(Information provided begins)
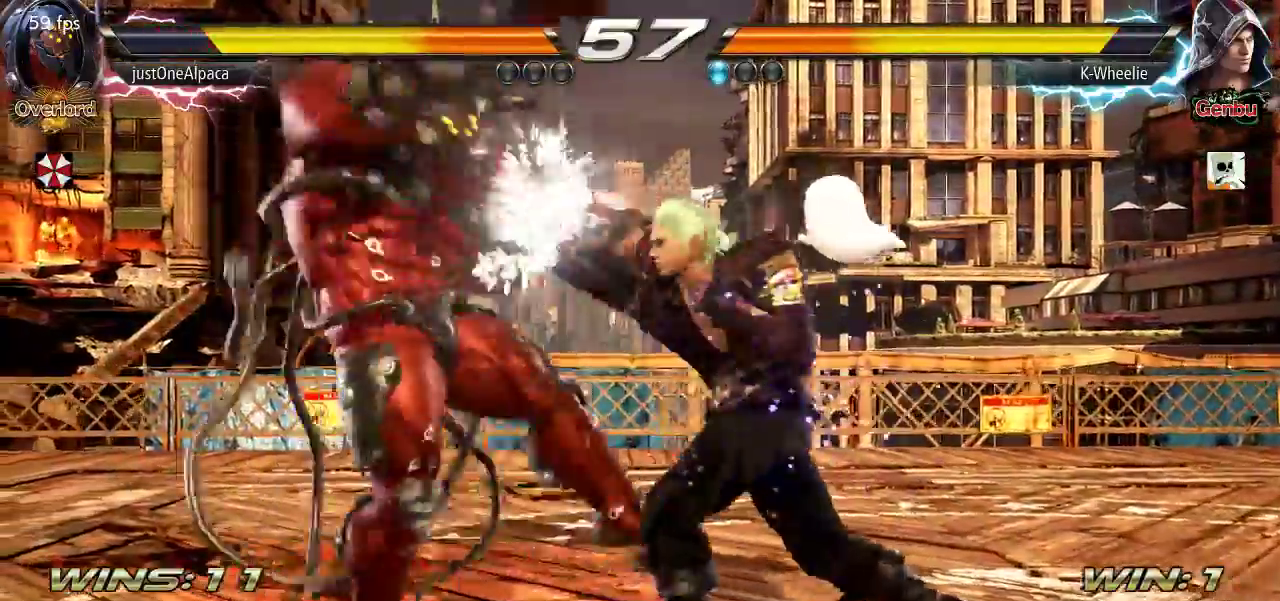
Gameplay with a controller (arcade stick); each line is a JSON object with the inputs held at the frame after it (dt_ms = milliseconds from this image to that frame). "events" lists button and stick changes between this image and that frame as [ms after this image, input, new state], when the widget could be followed in between. Not read: L3 R3.
{"dt_ms": 1000, "buttons": ["CROSS"], "left_stick": "left"}
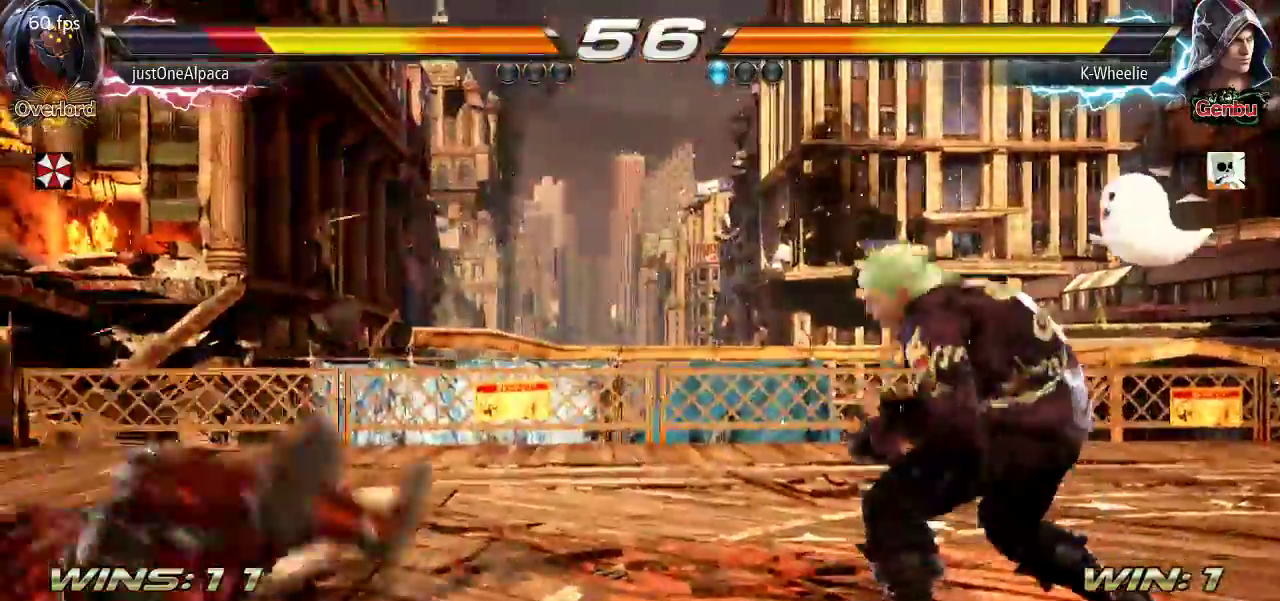
{"dt_ms": 500, "buttons": ["CROSS", "SQUARE"], "left_stick": "left"}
(Information provided ends)
Copy out all lines of the material above in which "buttons" occurs.

{"dt_ms": 1000, "buttons": ["CROSS"], "left_stick": "left"}
{"dt_ms": 500, "buttons": ["CROSS", "SQUARE"], "left_stick": "left"}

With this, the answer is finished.